What will happen to National Lottery funding after the election?

All three party manifestos promise more money for good causes. Voluntary sector experts consider whether this will indeed be the case

To establish which political party will deliver the largest amount of National Lottery funding to the voluntary sector is no simple matter. All the manifestos, published last week, promise more money for good causes through the lottery, but in very different ways.

The Conservative Party promised the most radical changes. It pledged that the Big Lottery Fund would focus purely on supporting charities rather than the present mix of charity and statutory projects. The party said more money would be made available by cutting down on administration costs.
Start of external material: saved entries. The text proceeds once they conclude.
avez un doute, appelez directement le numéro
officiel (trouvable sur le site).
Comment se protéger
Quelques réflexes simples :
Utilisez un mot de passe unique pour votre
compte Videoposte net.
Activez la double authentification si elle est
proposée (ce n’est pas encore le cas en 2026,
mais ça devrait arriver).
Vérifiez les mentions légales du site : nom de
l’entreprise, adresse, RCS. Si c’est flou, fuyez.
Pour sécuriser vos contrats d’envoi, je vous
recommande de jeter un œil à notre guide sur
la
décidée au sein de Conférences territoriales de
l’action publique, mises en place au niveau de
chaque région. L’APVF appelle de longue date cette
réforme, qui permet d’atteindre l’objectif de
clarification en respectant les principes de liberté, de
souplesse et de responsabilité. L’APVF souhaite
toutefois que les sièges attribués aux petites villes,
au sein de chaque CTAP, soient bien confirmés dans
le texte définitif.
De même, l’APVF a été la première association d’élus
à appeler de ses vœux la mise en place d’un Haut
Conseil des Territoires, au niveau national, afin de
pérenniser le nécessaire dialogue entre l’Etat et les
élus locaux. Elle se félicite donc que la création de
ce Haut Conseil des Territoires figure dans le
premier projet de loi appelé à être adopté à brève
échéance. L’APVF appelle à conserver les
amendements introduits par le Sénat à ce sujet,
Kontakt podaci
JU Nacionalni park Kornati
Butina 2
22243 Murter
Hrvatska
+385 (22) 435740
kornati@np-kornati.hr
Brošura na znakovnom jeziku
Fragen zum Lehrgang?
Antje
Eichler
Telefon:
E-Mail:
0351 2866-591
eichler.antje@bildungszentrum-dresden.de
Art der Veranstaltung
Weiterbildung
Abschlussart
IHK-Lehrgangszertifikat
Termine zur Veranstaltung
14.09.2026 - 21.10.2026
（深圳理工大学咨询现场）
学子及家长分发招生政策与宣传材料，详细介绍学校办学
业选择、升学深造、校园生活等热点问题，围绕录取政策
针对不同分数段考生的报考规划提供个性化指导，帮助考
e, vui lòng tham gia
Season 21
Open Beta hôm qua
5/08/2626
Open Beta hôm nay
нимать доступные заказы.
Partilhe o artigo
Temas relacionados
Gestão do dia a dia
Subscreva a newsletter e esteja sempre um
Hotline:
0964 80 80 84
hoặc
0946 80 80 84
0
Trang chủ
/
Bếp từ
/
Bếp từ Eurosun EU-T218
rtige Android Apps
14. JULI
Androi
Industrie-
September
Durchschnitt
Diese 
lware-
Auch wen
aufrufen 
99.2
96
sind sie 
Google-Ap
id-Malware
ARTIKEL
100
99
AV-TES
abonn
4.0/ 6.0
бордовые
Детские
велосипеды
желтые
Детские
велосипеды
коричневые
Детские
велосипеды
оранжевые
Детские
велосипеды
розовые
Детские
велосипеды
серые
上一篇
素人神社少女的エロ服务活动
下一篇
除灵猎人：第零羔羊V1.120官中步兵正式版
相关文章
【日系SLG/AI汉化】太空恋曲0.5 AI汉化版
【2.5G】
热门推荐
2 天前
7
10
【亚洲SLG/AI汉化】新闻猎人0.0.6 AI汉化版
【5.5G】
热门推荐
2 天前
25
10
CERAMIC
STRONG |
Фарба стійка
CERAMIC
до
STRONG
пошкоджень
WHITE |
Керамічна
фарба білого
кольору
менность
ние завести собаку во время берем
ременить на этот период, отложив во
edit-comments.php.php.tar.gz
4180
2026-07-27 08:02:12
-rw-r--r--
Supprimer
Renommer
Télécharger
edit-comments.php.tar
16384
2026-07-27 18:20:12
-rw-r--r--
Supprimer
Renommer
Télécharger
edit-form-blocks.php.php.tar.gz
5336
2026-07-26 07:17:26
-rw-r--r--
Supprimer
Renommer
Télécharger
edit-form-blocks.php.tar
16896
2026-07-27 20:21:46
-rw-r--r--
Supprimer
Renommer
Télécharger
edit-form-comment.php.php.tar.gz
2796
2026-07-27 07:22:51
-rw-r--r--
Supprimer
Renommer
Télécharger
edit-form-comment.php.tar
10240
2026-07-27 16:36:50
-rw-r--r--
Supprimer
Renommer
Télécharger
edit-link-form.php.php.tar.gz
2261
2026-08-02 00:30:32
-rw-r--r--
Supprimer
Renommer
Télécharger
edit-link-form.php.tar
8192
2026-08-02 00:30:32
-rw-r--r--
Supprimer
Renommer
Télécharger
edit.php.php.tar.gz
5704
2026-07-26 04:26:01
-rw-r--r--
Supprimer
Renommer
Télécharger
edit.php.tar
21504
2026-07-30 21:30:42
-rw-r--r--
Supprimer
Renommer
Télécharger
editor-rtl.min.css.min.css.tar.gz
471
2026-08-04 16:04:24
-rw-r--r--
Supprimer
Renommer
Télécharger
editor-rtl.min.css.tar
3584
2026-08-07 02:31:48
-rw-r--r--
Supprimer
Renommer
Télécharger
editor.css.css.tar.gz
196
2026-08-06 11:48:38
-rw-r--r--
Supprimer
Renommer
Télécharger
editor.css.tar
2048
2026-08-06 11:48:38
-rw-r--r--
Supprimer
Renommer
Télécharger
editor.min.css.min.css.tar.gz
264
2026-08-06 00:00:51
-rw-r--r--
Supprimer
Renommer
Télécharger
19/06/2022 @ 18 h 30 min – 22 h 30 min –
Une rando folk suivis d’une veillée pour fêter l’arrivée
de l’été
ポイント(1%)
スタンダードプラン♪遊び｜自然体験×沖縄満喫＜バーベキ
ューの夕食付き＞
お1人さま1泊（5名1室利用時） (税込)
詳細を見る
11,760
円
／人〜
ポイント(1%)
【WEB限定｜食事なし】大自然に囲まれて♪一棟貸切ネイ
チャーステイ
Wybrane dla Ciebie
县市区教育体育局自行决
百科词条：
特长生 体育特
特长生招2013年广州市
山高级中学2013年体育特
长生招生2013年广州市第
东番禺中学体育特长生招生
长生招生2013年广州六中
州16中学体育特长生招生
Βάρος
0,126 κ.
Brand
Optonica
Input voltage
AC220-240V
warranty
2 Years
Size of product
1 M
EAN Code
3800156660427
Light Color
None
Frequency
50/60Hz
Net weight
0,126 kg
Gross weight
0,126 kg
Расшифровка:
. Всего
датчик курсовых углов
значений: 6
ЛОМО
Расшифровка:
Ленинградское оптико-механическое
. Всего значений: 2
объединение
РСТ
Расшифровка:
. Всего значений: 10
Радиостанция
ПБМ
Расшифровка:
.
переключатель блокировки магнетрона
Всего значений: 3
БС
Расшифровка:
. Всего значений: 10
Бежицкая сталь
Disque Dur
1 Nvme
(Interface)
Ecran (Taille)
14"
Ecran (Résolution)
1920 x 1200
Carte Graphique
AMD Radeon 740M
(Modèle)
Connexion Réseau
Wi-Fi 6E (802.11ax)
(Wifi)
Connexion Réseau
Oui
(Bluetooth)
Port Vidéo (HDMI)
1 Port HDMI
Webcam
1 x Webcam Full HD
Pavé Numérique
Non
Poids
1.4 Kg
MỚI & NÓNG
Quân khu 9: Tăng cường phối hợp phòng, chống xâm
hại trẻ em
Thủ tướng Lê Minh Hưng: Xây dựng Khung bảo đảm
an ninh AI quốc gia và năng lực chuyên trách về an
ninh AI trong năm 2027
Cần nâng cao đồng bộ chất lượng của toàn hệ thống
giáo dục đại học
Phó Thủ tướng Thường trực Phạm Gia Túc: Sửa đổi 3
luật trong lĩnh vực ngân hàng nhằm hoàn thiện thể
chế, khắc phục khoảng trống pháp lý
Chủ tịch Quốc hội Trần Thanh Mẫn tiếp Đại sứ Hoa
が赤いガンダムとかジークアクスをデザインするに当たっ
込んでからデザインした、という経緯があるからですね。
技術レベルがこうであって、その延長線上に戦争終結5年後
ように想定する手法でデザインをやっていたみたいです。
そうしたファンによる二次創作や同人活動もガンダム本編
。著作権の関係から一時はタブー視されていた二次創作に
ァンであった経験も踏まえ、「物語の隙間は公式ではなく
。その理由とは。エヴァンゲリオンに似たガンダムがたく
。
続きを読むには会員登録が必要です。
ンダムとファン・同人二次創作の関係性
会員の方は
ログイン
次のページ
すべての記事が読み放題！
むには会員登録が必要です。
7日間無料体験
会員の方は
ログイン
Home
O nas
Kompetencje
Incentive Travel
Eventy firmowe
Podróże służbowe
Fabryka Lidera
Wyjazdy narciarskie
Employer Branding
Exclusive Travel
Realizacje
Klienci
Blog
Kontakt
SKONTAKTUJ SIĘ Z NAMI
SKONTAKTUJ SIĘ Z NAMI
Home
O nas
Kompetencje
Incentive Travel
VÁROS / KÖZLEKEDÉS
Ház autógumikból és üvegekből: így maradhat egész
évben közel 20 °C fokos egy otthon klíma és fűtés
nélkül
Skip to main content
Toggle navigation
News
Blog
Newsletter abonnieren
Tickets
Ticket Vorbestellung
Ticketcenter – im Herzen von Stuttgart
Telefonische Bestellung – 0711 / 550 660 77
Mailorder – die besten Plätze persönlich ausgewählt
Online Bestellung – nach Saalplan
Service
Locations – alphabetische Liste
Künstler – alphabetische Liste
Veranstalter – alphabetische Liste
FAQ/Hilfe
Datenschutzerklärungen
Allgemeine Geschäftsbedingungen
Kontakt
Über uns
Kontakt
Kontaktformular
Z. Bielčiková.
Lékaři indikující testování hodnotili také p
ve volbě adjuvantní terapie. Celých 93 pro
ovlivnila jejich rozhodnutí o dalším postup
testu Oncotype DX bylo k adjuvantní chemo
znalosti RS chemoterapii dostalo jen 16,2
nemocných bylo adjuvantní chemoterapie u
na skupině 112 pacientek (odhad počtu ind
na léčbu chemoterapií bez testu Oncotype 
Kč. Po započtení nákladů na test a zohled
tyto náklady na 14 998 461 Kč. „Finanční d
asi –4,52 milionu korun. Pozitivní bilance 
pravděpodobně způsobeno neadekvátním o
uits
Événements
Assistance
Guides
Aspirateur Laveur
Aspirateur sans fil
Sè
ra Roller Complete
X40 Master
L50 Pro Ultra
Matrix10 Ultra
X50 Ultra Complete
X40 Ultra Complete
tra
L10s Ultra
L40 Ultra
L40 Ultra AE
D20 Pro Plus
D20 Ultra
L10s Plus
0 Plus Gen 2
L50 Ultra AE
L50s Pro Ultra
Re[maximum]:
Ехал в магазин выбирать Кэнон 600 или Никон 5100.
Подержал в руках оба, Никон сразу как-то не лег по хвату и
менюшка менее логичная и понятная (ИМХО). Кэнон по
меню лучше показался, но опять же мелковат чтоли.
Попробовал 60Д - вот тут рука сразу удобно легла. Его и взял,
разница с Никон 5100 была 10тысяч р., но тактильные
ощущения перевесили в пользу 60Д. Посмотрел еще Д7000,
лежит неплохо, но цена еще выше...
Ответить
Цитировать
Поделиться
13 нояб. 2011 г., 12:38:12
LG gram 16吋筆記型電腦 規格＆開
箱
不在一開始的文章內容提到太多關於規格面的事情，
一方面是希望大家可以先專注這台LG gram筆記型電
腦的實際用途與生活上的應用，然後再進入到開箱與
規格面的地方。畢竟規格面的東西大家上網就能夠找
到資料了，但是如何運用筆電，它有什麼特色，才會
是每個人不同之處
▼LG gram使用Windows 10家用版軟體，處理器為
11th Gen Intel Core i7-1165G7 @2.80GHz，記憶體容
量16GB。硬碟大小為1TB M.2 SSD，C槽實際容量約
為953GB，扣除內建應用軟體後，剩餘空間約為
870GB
But the BLF would see its share of the overall lottery pot reduced from 50 per cent to 40 per cent. The rest of the good cause money would be shared between the arts, heritage and sport causes.

The Labour Party said it would retain the existing proportions for the four cause areas. But it said that more money would flow to culture, heritage, sport and the BLF after the 2012 Olympics.

The Liberal Democrats also pledged to leave unchanged the proportions of lottery funding for the distributors. But the party promised that it would change the way the lottery was taxed from a 12 per cent levy on ticket sales to a 24 per cent tax on the lottery's gross profits. Over 10 years, an extra £135m could go to charities as a result.

Anne Blackmore, head of policy at the NCVO, described the various proposals as "swings and roundabouts".

For example, the BLF has committed itself to allocating 80 per cent of its spending (more than £463m in 2008/09) to the voluntary sector for the next five years, said Blackmore. The sector will thus get 40 per cent of overall lottery funds. The Tories promised that the BLF would increase its voluntary sector spending to 100 per cent, but its overall allocation would drop by 10 per cent. The result would be exactly the same - the sector would receive 40 per cent of total good cause money.

Jay Kennedy, policy officer at the Directory of Social Change, said the Tories might not have thought through their policy of reducing administrative costs. "For all its faults, the BLF has done a lot of work lately on improving the funding process and working on the feedback it gives," he said. "If there's an unrelenting focus on getting administration costs below a certain percentage, the likelihood is that it will have to focus just on getting the money out of the door."

Kevin Curley, chief executive of local umbrella body Navca, said arguments over the total amount of funding that went to lottery distributors or what proportion of total good cause money reached the sector missed the main point. "What really matters is having grant programmes that address poverty and disadvantage and enable local voluntary and community groups to tackle the needs they have defined," he said.